> [TASK INPUT]
________________
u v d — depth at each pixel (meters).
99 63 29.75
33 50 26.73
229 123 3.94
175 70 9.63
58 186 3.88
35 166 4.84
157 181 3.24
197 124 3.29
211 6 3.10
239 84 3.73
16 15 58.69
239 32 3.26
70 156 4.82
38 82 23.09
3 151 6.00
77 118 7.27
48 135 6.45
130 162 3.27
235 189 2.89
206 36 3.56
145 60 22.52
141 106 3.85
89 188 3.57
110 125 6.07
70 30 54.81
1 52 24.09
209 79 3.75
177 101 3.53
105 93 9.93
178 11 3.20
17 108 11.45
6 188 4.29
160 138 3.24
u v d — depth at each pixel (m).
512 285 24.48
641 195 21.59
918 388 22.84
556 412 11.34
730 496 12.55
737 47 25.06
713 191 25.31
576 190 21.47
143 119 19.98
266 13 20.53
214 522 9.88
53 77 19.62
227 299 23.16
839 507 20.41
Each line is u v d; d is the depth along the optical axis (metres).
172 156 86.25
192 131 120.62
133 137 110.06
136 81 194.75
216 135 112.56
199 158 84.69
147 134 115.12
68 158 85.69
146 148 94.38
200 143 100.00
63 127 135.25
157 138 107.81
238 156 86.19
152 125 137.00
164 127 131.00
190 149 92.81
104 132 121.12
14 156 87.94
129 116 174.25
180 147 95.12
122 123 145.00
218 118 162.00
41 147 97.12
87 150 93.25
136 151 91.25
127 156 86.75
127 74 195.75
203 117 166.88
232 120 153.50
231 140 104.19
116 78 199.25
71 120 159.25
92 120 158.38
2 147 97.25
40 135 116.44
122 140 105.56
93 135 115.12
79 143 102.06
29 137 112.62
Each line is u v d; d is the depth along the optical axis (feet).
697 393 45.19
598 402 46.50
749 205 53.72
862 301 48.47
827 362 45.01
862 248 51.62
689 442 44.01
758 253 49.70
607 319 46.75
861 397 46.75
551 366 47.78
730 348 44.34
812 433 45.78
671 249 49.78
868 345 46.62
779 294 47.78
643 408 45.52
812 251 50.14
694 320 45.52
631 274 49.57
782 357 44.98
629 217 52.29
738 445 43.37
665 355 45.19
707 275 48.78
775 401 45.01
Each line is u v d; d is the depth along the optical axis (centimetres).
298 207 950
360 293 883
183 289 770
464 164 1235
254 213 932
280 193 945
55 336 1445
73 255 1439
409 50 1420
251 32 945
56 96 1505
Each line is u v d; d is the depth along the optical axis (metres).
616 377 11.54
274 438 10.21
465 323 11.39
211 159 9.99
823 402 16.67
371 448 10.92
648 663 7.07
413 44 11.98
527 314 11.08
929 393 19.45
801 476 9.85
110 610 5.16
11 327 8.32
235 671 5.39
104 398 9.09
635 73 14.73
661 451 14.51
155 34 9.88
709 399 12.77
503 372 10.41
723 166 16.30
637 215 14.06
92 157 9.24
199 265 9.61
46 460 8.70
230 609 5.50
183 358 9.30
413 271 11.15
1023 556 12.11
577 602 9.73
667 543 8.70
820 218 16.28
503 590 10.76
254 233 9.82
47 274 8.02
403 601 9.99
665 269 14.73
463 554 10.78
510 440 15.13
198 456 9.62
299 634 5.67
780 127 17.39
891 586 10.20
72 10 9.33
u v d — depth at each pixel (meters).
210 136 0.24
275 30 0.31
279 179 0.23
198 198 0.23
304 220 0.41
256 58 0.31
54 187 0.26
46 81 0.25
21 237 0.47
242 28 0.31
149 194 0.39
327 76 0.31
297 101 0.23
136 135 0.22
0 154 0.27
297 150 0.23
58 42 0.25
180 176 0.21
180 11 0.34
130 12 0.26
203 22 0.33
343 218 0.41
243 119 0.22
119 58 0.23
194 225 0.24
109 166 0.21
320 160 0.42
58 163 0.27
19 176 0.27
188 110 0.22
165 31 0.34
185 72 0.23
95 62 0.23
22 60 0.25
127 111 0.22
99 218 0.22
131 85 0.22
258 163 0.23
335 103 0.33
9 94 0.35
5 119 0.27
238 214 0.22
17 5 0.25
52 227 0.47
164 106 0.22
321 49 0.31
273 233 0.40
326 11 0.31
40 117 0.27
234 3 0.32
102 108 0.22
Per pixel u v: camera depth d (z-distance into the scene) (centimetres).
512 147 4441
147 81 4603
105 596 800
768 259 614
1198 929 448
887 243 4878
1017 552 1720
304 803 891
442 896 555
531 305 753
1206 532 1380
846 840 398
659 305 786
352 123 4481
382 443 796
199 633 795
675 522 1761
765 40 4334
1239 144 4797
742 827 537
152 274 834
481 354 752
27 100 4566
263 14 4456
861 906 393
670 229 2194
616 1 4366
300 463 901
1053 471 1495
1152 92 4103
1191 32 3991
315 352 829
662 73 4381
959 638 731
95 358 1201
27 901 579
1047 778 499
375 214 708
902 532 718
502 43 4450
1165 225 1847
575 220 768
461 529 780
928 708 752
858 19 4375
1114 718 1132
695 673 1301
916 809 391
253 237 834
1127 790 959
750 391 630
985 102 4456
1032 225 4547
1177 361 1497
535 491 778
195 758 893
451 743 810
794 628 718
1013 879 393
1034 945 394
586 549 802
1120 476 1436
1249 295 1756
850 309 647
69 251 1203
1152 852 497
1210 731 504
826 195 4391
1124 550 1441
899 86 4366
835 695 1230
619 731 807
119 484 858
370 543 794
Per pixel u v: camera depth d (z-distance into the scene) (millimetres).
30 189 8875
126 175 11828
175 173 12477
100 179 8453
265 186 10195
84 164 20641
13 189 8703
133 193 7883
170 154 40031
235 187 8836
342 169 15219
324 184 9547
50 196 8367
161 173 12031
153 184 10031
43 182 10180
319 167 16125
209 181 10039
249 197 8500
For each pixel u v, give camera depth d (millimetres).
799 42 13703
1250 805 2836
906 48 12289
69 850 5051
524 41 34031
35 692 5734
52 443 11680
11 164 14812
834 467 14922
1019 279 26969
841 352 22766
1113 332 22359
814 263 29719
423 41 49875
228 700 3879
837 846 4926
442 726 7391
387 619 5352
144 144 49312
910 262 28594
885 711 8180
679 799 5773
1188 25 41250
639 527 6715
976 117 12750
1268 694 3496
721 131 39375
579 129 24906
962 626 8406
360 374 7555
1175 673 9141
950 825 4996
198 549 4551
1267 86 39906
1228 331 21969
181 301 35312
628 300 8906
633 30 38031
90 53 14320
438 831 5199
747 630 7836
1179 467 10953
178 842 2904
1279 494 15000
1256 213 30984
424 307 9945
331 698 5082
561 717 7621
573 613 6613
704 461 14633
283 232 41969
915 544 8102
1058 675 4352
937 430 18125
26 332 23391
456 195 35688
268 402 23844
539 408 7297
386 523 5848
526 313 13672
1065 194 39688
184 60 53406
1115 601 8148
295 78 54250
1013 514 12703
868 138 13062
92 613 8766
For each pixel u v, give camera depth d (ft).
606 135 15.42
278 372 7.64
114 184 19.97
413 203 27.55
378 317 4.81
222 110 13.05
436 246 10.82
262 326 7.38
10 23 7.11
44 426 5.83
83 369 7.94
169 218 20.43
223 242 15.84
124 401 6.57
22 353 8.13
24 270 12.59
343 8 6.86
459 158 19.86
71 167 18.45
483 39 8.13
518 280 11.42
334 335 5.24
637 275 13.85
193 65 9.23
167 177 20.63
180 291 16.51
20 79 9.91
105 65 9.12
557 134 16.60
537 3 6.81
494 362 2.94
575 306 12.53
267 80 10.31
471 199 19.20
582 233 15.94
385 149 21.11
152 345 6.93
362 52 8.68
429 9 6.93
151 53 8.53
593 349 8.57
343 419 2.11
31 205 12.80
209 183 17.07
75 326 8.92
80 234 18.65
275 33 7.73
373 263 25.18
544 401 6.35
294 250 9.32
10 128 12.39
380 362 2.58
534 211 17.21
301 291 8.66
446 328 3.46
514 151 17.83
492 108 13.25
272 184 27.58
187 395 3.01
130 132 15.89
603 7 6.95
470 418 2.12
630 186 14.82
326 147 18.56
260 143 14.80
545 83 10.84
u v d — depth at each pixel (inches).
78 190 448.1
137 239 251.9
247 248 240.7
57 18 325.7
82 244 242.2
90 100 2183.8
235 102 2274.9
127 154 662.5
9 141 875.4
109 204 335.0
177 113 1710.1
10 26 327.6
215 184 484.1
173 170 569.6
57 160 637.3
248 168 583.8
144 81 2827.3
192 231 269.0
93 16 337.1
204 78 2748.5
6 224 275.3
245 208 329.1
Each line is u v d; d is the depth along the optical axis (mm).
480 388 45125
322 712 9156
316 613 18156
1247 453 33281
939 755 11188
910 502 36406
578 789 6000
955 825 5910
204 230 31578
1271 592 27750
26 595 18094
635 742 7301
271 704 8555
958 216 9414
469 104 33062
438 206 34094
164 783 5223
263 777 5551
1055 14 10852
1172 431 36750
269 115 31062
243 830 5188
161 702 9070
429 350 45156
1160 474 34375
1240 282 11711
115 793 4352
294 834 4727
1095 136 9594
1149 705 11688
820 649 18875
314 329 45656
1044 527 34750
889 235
________________
> [ACTIVITY]
In the entries above, how many lines contain the string "into"? Say only the number.

> [PROBLEM SOLUTION]
2